**DESCRIPTION OF THE TASK**
In the text about the book A Whole New Engineer, revise the section that starts with "And the subtitle, A" and ends with "of authentic reform.", putting "terms" in place of "code words".

**PASSAGE**
=== Begin Enclosure ===

This time, however, with A Whole New Engineer, the misestimation took on an a different flavor.  Yes, I both underestimated the task complexity and learning required, but this time I also missed the deeper nature of the task.  In the past, what started as largely a textbook or monograph project turned out that way.  This time, I thought Mark and I were writing a how-to manual on engineering education reform with some personal anecdotes, but the deeper nature of the project didn’t reveal itself until we were well into the project.

And the subtitle, A Surprising Emotional Journey, starts to characterize the book we found inside of us.  As we started to tell the stories of what happened at Olin (www.olin.edu) and iFoundry (www.ifoundry.illinois.edu), we started to recognize that the usual rational code words used to describe educational reform (content, curriculum, pedagogy, learning outcomes, active learning, project-based learning, etc., etc.) were inadequate to describe the underlying experience of authentic reform.

Instead, we needed to admit that the secret sauce to both efforts was profoundly emotional in nature and that words like “trust,” “courage,” “joy,” “connection,” and “openness” (the pillars of Chapter 5) were necessary to convey and understand the experience.  And this was excruciatingly hard for a couple of engineers to grok, but once we did, we knew there was no going back.  Those distinctions sounded like were talking about the underlying essence of authentic reform in foundational terms in a way that previous descriptions lacked.

And once we reached the emotional floor of the enterprise, we recognized that many of our colleagues would have the same difficulty we originally had in accepting and understanding this emotional language, that the natural tendency would be to reject these terms as “too soft” or “insufficiently rigorous” and to retreat to easy and safe words like “content,” “pedagogy,” “X learning (where X = active, experiential, project-based, etc.).  Nevertheless, once the journey had come to this place, we knew that our job was to tell the travelogue as we had experienced it, as we had felt it.

And we hope that this is one of the lasting contributions of the book: to shift a discussion that continues to be held in largely rational terms to one that can unapologetically use the language of emotion in ways that contribute to a more effective and holistic educational system.

A Whole New Engineer: A Surprising Emotional Journey will be ready in Fall 2014.  Keep an eye on www.bigbeacon.org/book on twitter @deg511, @threejoy, and @bigbeacon, or write to me at deg@threejoy.com or deg@bigbeacon.org about hosting book-related talks, workshops, and events. 

Radio Show: Emotional Rescue of Engineering Education

I was a guest on Kate Ebner’s radio show Visionary Leader, Extraordinary Life, on Monday, and my Georgetown University coaching cohort colleague Nancy Lamberton was the guest host. The topic for the show was The Emotional Rescue of Engineering Education and the show abstract is reprinted below:

Humans, with a population of 7 billion people and growing, increasingly depend on engineers for our survival and quality of life. Yet the engineering pipeline is threatened as fewer students choose the profession, in part because they must survive a math-science death march and in part because the journey is viewed as a lonely survival of the fittest. Dr. Dave Goldberg wants to change that. Drawing on a 34-year career as engineer, educator and coach, Dave seeks to rewire engineering education so that it entices young people and motivates them to become whole-brained, -bodied and -hearted engineers. This show explores the surprising path to a whole new engineer that runs through emotional variables such as trust, courage, connection and vulnerability. The result of this shift is a generation of engineers unleashed to face the biggest challenges of our times. Join guest host Nancy Lamberton on July 22 to hear the vision of one of the most cutting-edge innovators in education.

=== End Enclosure ===

**SOURCE DATA**

=== Begin Enclosure ===

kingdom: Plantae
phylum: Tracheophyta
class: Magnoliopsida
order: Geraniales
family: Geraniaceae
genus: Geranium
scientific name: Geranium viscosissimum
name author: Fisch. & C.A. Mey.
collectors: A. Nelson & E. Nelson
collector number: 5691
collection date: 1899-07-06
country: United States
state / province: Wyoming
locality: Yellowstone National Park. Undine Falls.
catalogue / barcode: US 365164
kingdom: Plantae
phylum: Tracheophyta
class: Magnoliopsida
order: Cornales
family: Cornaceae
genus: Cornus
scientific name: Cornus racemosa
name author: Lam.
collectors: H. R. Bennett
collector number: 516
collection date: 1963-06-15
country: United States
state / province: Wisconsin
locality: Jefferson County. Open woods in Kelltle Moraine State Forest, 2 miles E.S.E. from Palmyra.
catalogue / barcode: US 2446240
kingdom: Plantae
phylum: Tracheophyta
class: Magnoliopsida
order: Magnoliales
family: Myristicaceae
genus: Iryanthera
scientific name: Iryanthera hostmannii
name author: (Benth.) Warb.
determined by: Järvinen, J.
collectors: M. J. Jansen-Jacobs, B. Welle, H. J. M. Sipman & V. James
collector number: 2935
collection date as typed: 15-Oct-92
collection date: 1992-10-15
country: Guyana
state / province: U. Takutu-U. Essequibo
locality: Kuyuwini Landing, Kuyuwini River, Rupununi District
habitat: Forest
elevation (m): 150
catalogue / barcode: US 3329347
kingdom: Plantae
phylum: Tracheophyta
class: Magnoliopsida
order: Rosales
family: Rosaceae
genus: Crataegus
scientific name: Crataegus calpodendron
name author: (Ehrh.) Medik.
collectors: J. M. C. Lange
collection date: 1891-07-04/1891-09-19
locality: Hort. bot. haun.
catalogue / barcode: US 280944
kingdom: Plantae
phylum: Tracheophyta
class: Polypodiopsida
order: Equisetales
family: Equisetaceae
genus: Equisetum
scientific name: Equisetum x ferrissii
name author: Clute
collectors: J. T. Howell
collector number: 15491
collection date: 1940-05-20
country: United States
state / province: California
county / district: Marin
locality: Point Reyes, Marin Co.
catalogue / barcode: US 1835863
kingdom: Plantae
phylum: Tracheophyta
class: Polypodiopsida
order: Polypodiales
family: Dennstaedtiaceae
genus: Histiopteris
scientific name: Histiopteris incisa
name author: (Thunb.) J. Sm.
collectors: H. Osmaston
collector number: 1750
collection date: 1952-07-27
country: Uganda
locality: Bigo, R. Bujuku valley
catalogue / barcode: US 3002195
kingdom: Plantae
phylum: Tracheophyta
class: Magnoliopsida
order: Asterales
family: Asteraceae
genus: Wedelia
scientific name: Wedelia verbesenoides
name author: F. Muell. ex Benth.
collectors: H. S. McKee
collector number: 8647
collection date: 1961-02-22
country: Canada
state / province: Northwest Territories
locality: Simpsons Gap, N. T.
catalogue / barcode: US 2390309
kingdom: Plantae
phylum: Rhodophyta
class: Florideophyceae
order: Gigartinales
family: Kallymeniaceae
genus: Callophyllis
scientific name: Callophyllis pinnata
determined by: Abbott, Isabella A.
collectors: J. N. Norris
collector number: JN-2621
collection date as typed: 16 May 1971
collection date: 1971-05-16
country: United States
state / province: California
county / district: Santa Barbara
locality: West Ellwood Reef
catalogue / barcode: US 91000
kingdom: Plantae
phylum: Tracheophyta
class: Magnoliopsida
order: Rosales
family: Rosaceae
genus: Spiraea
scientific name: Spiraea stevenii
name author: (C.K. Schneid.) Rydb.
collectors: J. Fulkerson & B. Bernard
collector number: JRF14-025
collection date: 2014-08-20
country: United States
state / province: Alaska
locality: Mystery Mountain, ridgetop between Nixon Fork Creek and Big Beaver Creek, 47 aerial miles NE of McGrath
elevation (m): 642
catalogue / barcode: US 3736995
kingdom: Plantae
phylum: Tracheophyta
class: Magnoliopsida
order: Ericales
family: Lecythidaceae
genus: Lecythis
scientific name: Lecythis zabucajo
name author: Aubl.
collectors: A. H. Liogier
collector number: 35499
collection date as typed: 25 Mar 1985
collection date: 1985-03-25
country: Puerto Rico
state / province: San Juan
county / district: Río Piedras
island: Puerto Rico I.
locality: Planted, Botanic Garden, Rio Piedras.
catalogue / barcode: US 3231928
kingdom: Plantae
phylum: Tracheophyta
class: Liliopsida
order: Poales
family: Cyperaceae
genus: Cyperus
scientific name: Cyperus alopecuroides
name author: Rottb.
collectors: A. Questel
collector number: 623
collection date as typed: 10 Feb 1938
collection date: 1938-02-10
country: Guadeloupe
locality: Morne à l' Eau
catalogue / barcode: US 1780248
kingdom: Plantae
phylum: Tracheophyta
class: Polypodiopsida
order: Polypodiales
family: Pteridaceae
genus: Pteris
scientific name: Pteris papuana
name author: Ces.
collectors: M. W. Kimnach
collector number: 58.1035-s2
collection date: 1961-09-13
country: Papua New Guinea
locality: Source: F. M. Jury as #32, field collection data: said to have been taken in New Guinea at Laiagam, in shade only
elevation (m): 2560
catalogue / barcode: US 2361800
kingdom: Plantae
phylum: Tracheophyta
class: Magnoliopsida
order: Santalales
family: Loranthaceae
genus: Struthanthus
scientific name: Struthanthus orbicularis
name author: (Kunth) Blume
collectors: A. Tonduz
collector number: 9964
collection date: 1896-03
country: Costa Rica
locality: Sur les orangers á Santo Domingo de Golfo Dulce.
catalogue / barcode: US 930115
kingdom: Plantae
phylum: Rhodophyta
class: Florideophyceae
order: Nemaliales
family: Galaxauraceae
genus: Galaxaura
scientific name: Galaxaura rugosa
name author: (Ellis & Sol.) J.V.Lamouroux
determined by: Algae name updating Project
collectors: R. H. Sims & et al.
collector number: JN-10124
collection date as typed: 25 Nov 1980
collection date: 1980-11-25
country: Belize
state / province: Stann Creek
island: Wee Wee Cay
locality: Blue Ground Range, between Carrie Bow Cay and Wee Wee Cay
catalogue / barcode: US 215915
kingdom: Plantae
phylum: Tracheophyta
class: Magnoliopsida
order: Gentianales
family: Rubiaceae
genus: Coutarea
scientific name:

=== End Enclosure ===

**RESPONSE AREA**
And the subtitle, A Surprising Emotional Journey, starts to characterize the book we found inside of us.  As we started to tell the stories of what happened at Olin (www.olin.edu) and iFoundry (www.ifoundry.illinois.edu), we started to recognize that the usual rational terms used to describe educational reform (content, curriculum, pedagogy, learning outcomes, active learning, project-based learning, etc., etc.) were inadequate to describe the underlying experience of authentic reform.